~Dedication~
            

... in fond memory of Dr James Lee Wah (1931-2020).
The San Fernando-based pioneer was a former student, teacher and vice-principal (from 1966–1989) of Naparima College (often called Naps).


I.    Preface

               There are many expert scholars on Shakespeare and his dramaturgy than I wish to be. I wanted to place Shakespeare’s storytelling in the context of Mankind’s intellectual history development and the bicultural Calypso and Indo cultural history of TT seemed a useful vehicle for this purpose since it allowed me to meander from Greek-Homeric origins of Western civilization, African Griot to the Indo Sanskrit epic of Valmiki which would be known by a large number of the Trini population. The point was to show Shakespeare theatre as part of the archival memory of man which began and developed as storytelling whether Homeric or Virgilian epic or fairy tales of Grimm or Hans Christian Andersen or Scheherazade, Roots or theatre drama. Storytelling might be the first data collection software on man’s journey to the Webb telescope.

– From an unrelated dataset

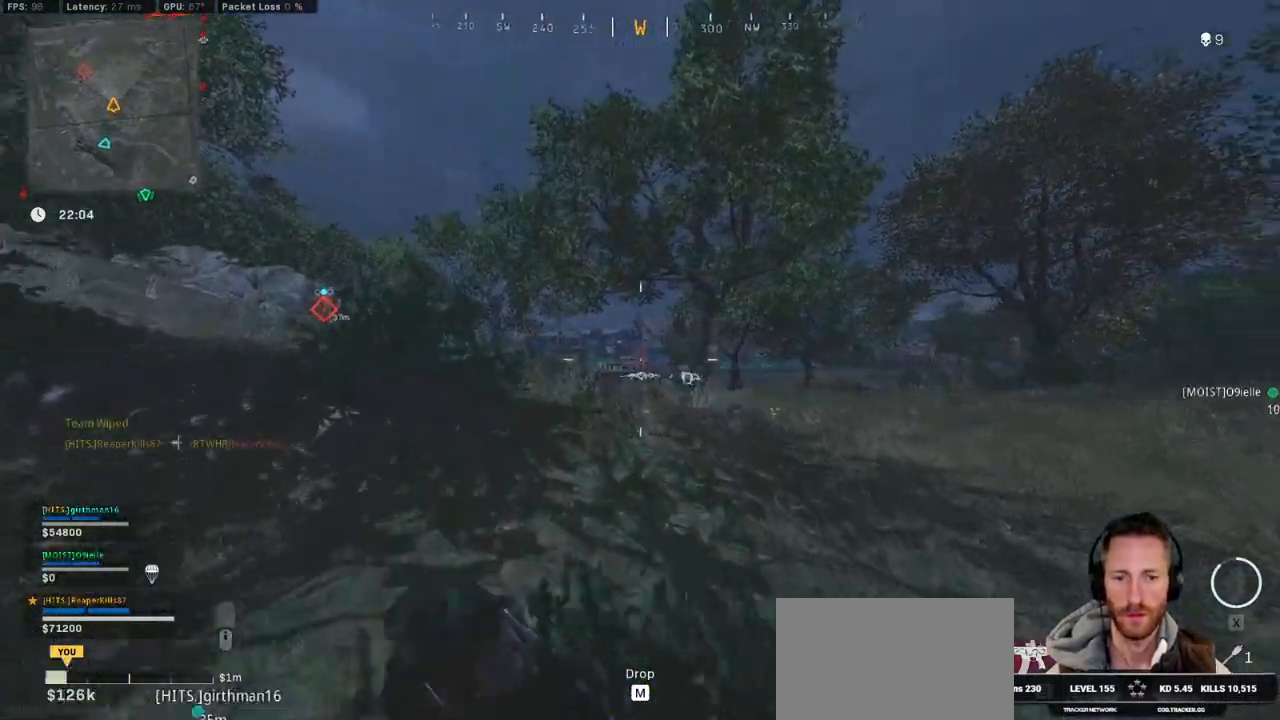
{"keys": ["a", "shift", "w"], "mouse": [], "events": [[17, "shift", "up"], [117, "space", "up"], [400, "shift", "down"]]}
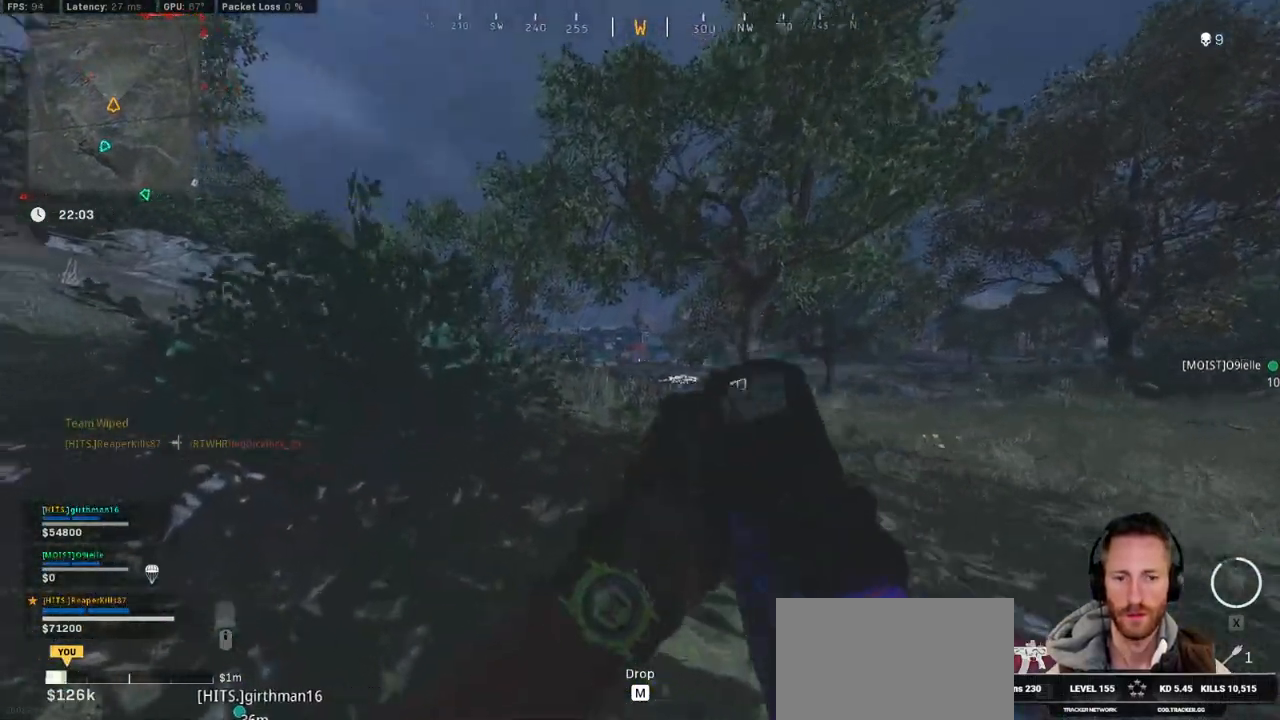
{"keys": ["a", "w"], "mouse": ["left", "right"], "events": [[100, "a", "up"], [117, "d", "down"], [150, "mouse_right", "down"], [217, "shift", "up"], [433, "d", "up"], [450, "mouse_left", "down"], [483, "a", "down"]]}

I was also taken with the archival beginnings of storytelling as history and religion; and its evolution through metric prosody, religious chants, language imagery, stagecraft, sound track effects, individual genius attribution versus collaboration and oral community editing (massaged material like Hamlet’s Indo-European origins). As well the role of Imperialism in the ubiquity of authors and culture. To wit the spread of Homer through Greek imperialism; Vergil and the Bible through the Roman imperium; Koran through the Islamic imperium of the Middle Ages; and Shakespeare through the British Empire on which the sun never set. These are alluded to rather than developed so that Trini students might be stimulated to pursue these allusion, assuming they still teach Shakespeare in Trinidad. The spread of the Indian epics through peaceful proselytization is a unique difference worth investigation.

English evolved from Beowulf, Chaucer, and Shakespearean to today’s alpha-numeric texting. I found the material lent itself to the compaction of today’s English and took advantage of today’s readers dispensing of academic Bibliographic and footnoting attributions to integrating sources within the article itself thereby minimizing footnoting distractions.